Ryan Ojerio (center, kneeling), a program coordinator for Northwest Youth Corps, works with Disciples of Dirt, a Eugene-based mountain biking club, at a trail building session on a section of the North Shore Trail along  the northern edge of Lookout Point Lake.

 

RIDERS UNEARTH TRAIL LESSONS

Mountain biking enthusiasts learn as they work in the Willamette forest

 

By MARK Baker

The Register-Guard

 

LOWELL - What were a bunch o folks wielding Pulaski axes and McLeod rakes doing Saturday in the Willamette National Forest about 8 miles east of here?

 

Trail building, of course. And that takes fancy rakes, hoes, axes and shovels that are normally used by firefighters to dig fire lines.

 

The International Mountain Biking Association is in town this weekend showing bike enthusiasts, land managers and forest service workers how to build and maintain multiuse trails for biking, hiking and horseback riding.

 

''With the growth of mountain biking, you've seen different problems with trails,'' said Ryan Ojerio, a program coordinator with the Eugene‑based Northwest Youth Corps, which helped coordinate Saturday's trail-building school on a section of the North Shore Trail along the northern edge of Lookout Point Lake.

 

Such problems include a lack of paid workers to maintain trails, heavy rains that damage paths and careless users.

 

Volunteers plan to spend the next year working on about a mile long section of the trail and rerouting it around Ivan Oaks County Park so mountain bikers won't have to fly right by campers, Ojerio said.

 

The U.S. Army Corps of Engineers owns and manages the land where the North Shore Trail is and invited the IMBA to teach the weekend workshop. The Boulder, Colorado based IMBA has been involved in trail design and maintenance since 1988.

 

The husband-and-wife team of Mark Schmidt and Lora Woolner of Midland, Ontario, led the workshop.

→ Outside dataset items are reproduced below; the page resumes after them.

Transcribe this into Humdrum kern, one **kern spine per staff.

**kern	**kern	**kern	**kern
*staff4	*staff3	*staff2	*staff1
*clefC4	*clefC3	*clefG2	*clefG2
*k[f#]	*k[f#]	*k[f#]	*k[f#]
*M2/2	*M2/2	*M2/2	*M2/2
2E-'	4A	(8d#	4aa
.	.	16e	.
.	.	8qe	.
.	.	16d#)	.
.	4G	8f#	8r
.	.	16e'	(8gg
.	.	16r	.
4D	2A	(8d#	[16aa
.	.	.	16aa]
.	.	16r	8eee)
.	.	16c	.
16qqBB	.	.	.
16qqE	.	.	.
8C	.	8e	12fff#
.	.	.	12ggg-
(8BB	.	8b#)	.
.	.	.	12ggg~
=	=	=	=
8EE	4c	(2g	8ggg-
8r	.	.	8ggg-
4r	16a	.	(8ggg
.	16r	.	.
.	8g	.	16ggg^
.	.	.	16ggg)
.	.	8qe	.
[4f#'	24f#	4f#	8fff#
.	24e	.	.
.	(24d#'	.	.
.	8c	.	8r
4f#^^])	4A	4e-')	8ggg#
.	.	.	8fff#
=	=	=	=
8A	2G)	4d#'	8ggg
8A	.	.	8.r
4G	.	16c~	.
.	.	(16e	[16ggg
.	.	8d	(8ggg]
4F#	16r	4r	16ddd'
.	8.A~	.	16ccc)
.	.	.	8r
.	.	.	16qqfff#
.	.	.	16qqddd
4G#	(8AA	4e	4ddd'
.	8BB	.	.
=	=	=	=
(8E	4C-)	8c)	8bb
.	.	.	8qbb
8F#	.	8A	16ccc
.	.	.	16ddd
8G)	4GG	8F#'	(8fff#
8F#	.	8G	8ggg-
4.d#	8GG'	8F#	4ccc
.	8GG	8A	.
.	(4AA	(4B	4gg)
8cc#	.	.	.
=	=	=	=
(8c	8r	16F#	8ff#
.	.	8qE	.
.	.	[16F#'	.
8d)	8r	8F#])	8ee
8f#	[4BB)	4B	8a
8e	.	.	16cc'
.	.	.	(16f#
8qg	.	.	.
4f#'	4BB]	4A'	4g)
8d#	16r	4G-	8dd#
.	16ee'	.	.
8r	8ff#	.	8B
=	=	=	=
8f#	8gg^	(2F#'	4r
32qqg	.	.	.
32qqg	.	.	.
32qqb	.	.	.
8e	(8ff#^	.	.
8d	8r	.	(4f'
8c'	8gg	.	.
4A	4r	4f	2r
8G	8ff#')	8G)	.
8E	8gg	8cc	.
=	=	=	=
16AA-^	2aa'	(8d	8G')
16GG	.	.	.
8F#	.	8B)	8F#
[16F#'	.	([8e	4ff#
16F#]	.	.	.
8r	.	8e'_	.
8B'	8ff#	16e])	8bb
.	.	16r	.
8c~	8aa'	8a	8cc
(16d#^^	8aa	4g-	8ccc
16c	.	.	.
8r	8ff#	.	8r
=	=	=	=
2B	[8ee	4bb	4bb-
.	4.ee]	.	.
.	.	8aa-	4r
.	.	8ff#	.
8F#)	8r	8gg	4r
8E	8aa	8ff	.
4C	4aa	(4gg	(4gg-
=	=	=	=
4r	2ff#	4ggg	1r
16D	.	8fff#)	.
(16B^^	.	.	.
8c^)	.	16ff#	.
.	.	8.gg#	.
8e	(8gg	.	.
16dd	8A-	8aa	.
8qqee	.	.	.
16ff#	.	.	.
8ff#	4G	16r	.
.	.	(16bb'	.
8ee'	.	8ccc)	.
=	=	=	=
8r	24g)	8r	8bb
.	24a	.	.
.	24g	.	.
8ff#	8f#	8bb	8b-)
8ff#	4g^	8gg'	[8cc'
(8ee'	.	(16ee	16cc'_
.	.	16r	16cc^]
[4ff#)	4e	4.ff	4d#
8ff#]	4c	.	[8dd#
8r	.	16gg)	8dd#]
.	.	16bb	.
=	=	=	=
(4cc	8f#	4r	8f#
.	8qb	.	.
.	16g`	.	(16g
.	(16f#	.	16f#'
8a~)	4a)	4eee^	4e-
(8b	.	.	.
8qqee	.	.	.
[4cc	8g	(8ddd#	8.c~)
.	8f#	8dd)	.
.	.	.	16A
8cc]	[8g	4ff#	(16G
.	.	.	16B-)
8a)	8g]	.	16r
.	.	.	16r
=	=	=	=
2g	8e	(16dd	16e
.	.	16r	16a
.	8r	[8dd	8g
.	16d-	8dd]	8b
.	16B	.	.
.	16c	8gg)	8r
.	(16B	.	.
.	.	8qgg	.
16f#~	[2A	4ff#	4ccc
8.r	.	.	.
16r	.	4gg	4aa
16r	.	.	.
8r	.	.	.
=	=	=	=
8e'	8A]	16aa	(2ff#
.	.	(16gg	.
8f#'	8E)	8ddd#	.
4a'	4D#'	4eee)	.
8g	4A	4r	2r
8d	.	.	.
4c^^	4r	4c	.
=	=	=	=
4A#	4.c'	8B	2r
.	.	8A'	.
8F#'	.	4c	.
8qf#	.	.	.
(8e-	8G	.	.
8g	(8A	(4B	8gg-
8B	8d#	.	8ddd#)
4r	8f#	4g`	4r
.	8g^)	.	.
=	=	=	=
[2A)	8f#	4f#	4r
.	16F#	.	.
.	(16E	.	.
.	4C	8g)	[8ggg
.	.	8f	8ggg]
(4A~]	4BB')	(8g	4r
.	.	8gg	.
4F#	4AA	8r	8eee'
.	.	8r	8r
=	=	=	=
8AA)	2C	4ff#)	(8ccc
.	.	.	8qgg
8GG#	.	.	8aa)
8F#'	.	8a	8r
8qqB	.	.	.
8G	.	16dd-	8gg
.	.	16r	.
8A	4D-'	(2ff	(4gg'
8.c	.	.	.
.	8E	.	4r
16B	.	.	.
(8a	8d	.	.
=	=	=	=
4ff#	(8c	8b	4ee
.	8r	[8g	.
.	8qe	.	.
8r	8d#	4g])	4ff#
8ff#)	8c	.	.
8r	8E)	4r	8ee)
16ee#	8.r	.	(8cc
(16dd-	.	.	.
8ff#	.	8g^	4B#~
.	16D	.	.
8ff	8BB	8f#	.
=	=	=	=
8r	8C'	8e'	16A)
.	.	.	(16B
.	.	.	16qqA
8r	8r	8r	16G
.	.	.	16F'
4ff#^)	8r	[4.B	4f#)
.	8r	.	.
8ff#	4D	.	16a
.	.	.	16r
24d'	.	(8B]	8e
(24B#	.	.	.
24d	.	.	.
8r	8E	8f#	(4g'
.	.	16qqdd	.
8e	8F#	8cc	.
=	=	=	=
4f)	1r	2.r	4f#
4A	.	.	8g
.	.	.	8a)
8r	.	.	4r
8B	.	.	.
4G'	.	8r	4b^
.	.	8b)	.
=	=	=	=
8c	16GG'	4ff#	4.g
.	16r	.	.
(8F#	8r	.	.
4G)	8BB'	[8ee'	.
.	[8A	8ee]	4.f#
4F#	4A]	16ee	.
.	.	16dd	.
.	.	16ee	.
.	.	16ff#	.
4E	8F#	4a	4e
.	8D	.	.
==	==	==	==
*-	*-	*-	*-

They travel the United States and Canada year round, helping build and maintain trails that mountain bike riders share with other trail users. Schmidt said.

 

Budget cuts have left the maintenance of such trails mostly to volunteers, he said. That's why about half of the 20 or so who showed up to work on Saturday were members of Eugene's Disciples of Dirt mountain biking club.

 

The group is dedicated to land access and trail maintenance. It's been around since the mid-1980s and has more than 100 members, said Dave Hallock, one of its founding members.

 

''We could see early on that if people didn't understand the basics of trail maintenance, our sport wasn't going to go anywhere,'' Hallock said. It's about giving back, he said.

 

He was building a retaining wall along North Shore Road that will help support the soil on an access trail connecting the county road to the North Shore Trail.

 

''This is what we like to do,'' Hallock said.

 

The group tries to teach responsible mountain biking, he said. They advocate ethics such as keeping trails in good condition by not creating ruts, and maintaining safety by watching out for blind corners where a family might be hiking.

 

The IMBA held a classroom session Saturday at the ranger station in Lowell on trail-building techniques, trail-design, controlling water flow and routine trail maintenance.

 

''We want to maintain trails for Oregon,'' said Matt Denberg, a Disciples of Dirt member.